Wasting the useful information hidden behind the data can be a dangerous roadblock for industries, ignoring this information eventually pulls your industry growth back. Data? Big Data? How big you think it is, yes it’s really huge in volume with huge velocity, variety, veracity, and value. So how do you think humans find the solution to deal with this big data. Let’s discuss these various approaches one by one.
In traditional Approach, earlier the Big Giant tech company Handles the data on a single system storing and processing the data with the help of various database vendors available in the market like IBM, Oracle, etc. The databases used at that time use RDBMS(Relational Database Management System) which is used for storing the structured data. The developer uses a short Application that helps them to communicate with the databases and help them to maintain, analyze, modify, and visualize the data stored.
But there is a problem with using this traditional approach, the problem is that the database server at that time which is actually the commodity hardware is capable of only storing and maintaining a very less size of data. The data can only be processed up to a limit i.e. about the processing speed of the processors available at that time. Also, the servers are not very efficient or capable of handling the velocity and variety of data because we are not using a cluster of computer systems. A single database server is dedicated to handling all this data.
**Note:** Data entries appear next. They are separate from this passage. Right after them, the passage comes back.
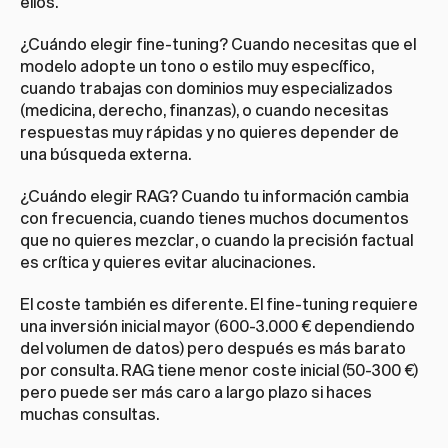
ellos.
¿Cuándo elegir fine-tuning? Cuando necesitas que el 
modelo adopte un tono o estilo muy específico, 
cuando trabajas con dominios muy especializados 
(medicina, derecho, finanzas), o cuando necesitas 
respuestas muy rápidas y no quieres depender de 
una búsqueda externa.
¿Cuándo elegir RAG? Cuando tu información cambia 
con frecuencia, cuando tienes muchos documentos 
que no quieres mezclar, o cuando la precisión factual 
es crítica y quieres evitar alucinaciones.
El coste también es diferente. El fine-tuning requiere 
una inversión inicial mayor (600-3.000 € dependiendo 
del volumen de datos) pero después es más barato 
por consulta. RAG tiene menor coste inicial (50-300 €) 
pero puede ser más caro a largo plazo si haces 
muchas consultas.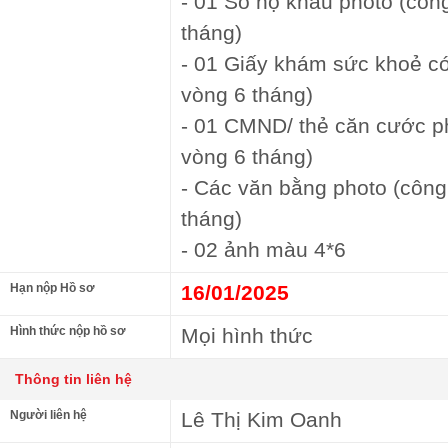
- 01 Sổ hộ khẩu photo (côn
tháng)
- 01 Giấy khám sức khoẻ có
vòng 6 tháng)
- 01 CMND/ thẻ căn cước p
vòng 6 tháng)
- Các văn bằng photo (công
tháng)
- 02 ảnh màu 4*6
Hạn nộp Hồ sơ
16/01/2025
Hình thức nộp hồ sơ
Mọi hình thức
Thông tin liên hệ
Người liên hệ
Lê Thị Kim Oanh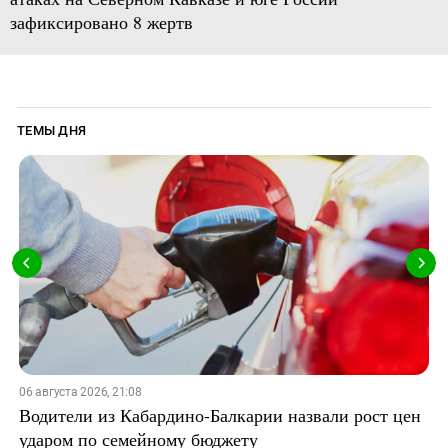
зафиксировано 8 жертв
ТЕМЫ ДНЯ
06 августа 2026, 21:08
Водители из Кабардино-Балкарии назвали рост цен
ударом по семейному бюджету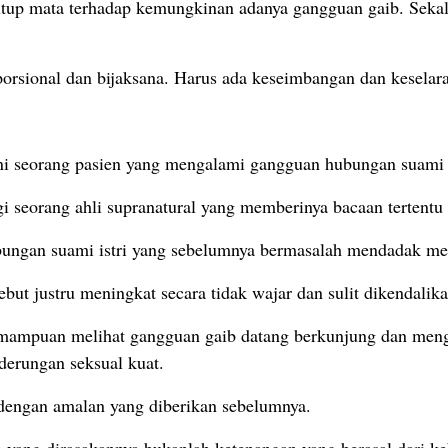
utup mata terhadap kemungkinan adanya gangguan gaib. Seka
porsional dan bijaksana. Harus ada keseimbangan dan kesela
i seorang pasien yang mengalami gangguan hubungan suami 
i seorang ahli supranatural yang memberinya bacaan tertentu 
ungan suami istri yang sebelumnya bermasalah mendadak men
but justru meningkat secara tidak wajar dan sulit dikendalika
emampuan melihat gangguan gaib datang berkunjung dan men
derungan seksual kuat.
it dengan amalan yang diberikan sebelumnya.
 yang dirasakannya bukanlah ketenangan yang berasal dari k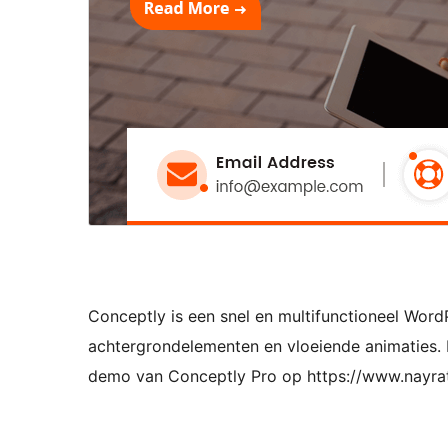
Conceptly is een snel en multifunctioneel Word
achtergrondelementen en vloeiende animaties.
demo van Conceptly Pro op https://www.nay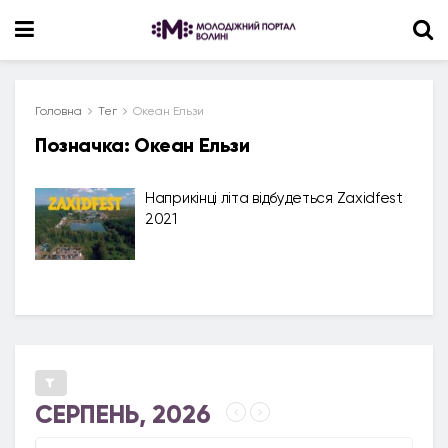
Головна
Тег
Океан Ельзи
Позначка:
Океан Ельзи
Наприкінці літа відбудеться Zaхidfest
2021
СЕРПЕНЬ, 2026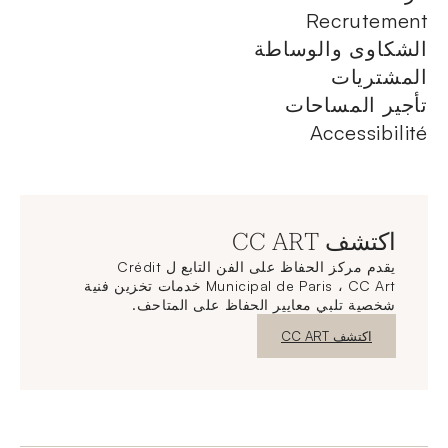
Recrutement
الشكاوى والوساطة
المشتريات
تأجير المساحات
Accessibilité
اكتشف CC ART
يقدم مركز الحفاظ على الفن التابع ل Crédit
Municipal de Paris ، CC Art خدمات تخزين فنية
شخصية تلبي معايير الحفاظ على المتاحف.
نافذة جديدة
اكتشف CC ART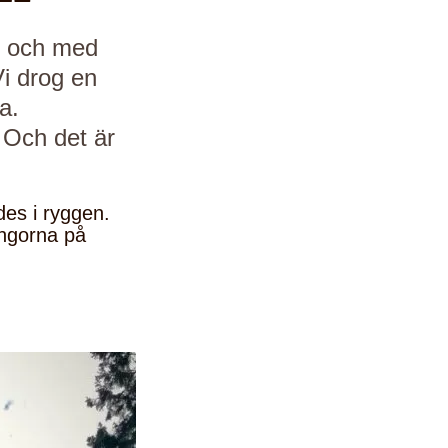
ll och med
i drog en
a.
 Och det är
es i ryggen.
ungorna på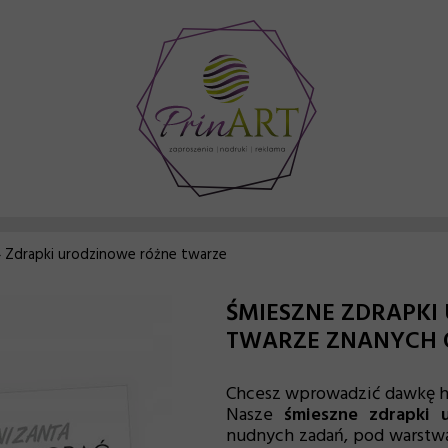
 Zdrapki urodzinowe różne twarze
ŚMIESZNE ZDRAPKI
TWARZE ZNANYCH O
Chcesz wprowadzić dawkę hu
Nasze
śmieszne zdrapki 
nudnych zadań, pod warstwą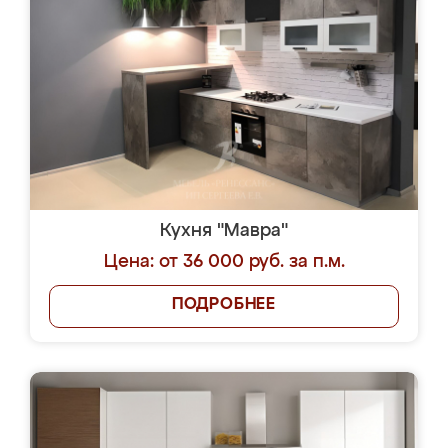
Кухня "Мавра"
Цена: от 36 000 руб. за п.м.
ПОДРОБНЕЕ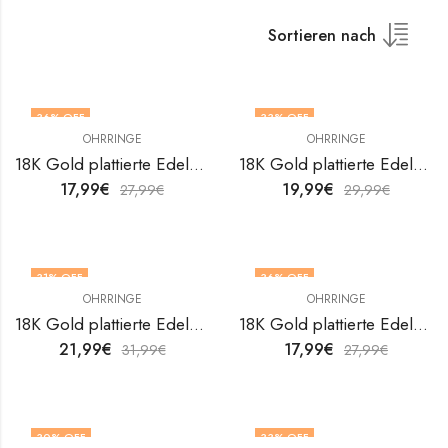
Sortieren nach
36
% OFF
33
% OFF
OHRRINGE
OHRRINGE
18K Gold plattierte Edelstahl Ohrringe Hearts von V&F Jewelers
18K Gold plattierte Edelstahl Ohrringe Hearts von V&F Jewelers
17,99
€
19,99
€
27,99
€
29,99
€
31
% OFF
36
% OFF
OHRRINGE
OHRRINGE
18K Gold plattierte Edelstahl Ohrringe Hearts von V&F Jewelers
18K Gold plattierte Edelstahl Ohrringe Hearts von V&F Jewelers
21,99
€
17,99
€
31,99
€
27,99
€
30
% OFF
33
% OFF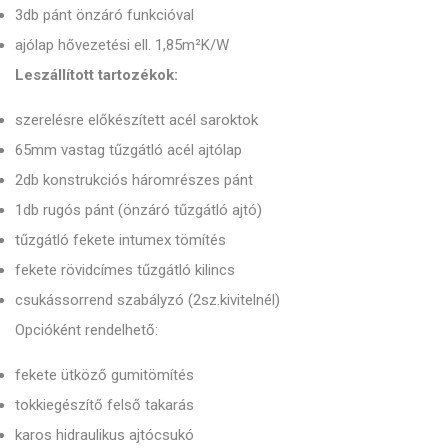
3db pánt önzáró funkcióval
ajólap hővezetési ell. 1,85m²K/W
Leszállított tartozékok:
szerelésre előkészített acél saroktok
65mm vastag tűzgátló acél ajtólap
2db konstrukciós háromrészes pánt
1db rugós pánt (önzáró tűzgátló ajtó)
tűzgátló fekete intumex tömítés
fekete rövidcímes tűzgátló kilincs
csukássorrend szabályzó (2sz.kivitelnél)
Opcióként rendelhető:
fekete ütköző gumitömítés
tokkiegészítő felső takarás
karos hidraulikus ajtócsukó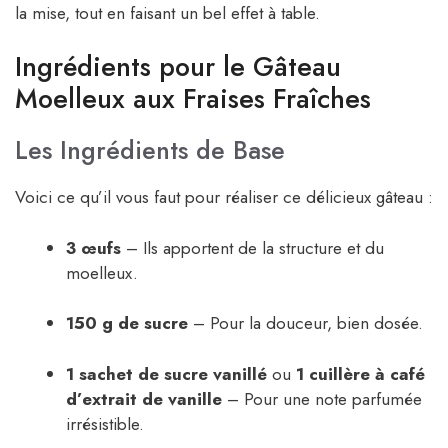
la mise, tout en faisant un bel effet à table.
Ingrédients pour le Gâteau
Moelleux aux Fraises Fraîches
Les Ingrédients de Base
Voici ce qu’il vous faut pour réaliser ce délicieux gâteau :
3 œufs
– Ils apportent de la structure et du
moelleux.
150 g de sucre
– Pour la douceur, bien dosée.
1 sachet de sucre vanillé
ou
1 cuillère à café
d’extrait de vanille
– Pour une note parfumée
irrésistible.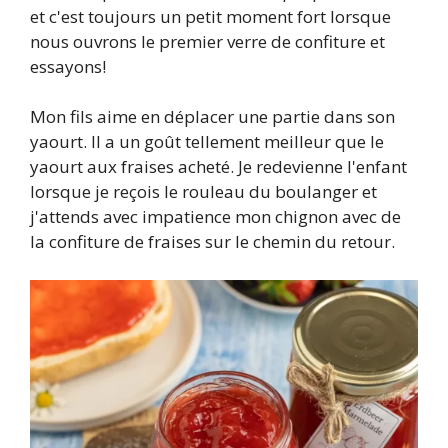
et c'est toujours un petit moment fort lorsque
nous ouvrons le premier verre de confiture et
essayons!
Mon fils aime en déplacer une partie dans son
yaourt. Il a un goût tellement meilleur que le
yaourt aux fraises acheté. Je redevienne l'enfant
lorsque je reçois le rouleau du boulanger et
j'attends avec impatience mon chignon avec de
la confiture de fraises sur le chemin du retour.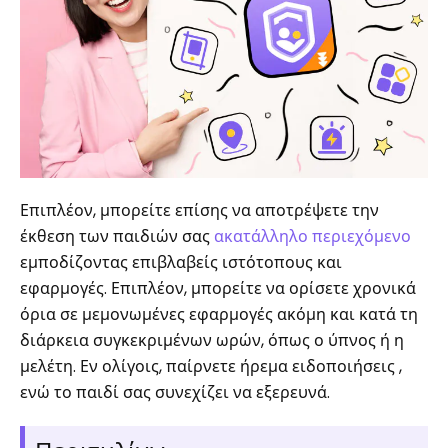
Επιπλέον, μπορείτε επίσης να αποτρέψετε την
έκθεση των παιδιών σας
ακατάλληλο περιεχόμενο
εμποδίζοντας επιβλαβείς ιστότοπους και
εφαρμογές. Επιπλέον, μπορείτε να ορίσετε χρονικά
όρια σε μεμονωμένες εφαρμογές ακόμη και κατά τη
διάρκεια συγκεκριμένων ωρών, όπως ο ύπνος ή η
μελέτη. Εν ολίγοις, παίρνετε ήρεμα ειδοποιήσεις ,
ενώ το παιδί σας συνεχίζει να εξερευνά.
How Google finds it’s Solution for Big Data?
Google at that time introduced the algorithm name MapReduce. MapReduce works on a master-slave architecture means that rather than dedicating a single database server for handling the data google introduced a new terminology where there is Master who will guide the other slave nodes to handle this big data. The task should be divided into various blocks and then be distributed among these slaves. Then once the slaves process the data the Master will gather the result obtained from the various slaves’ nodes and make the final result Dataset.
Later on, Doug Cutting and his co-worker Mike Cafarella in 2005 decided to make an open-source software that can work on this MapReduce algorithm. This is where the picture of Hadoop is introduced for the first time to deal with the very larger data set.
Hadoop is a framework written in Java that works over the collection of various simple commodity hardware to deal with the large dataset using a very basic level programming model.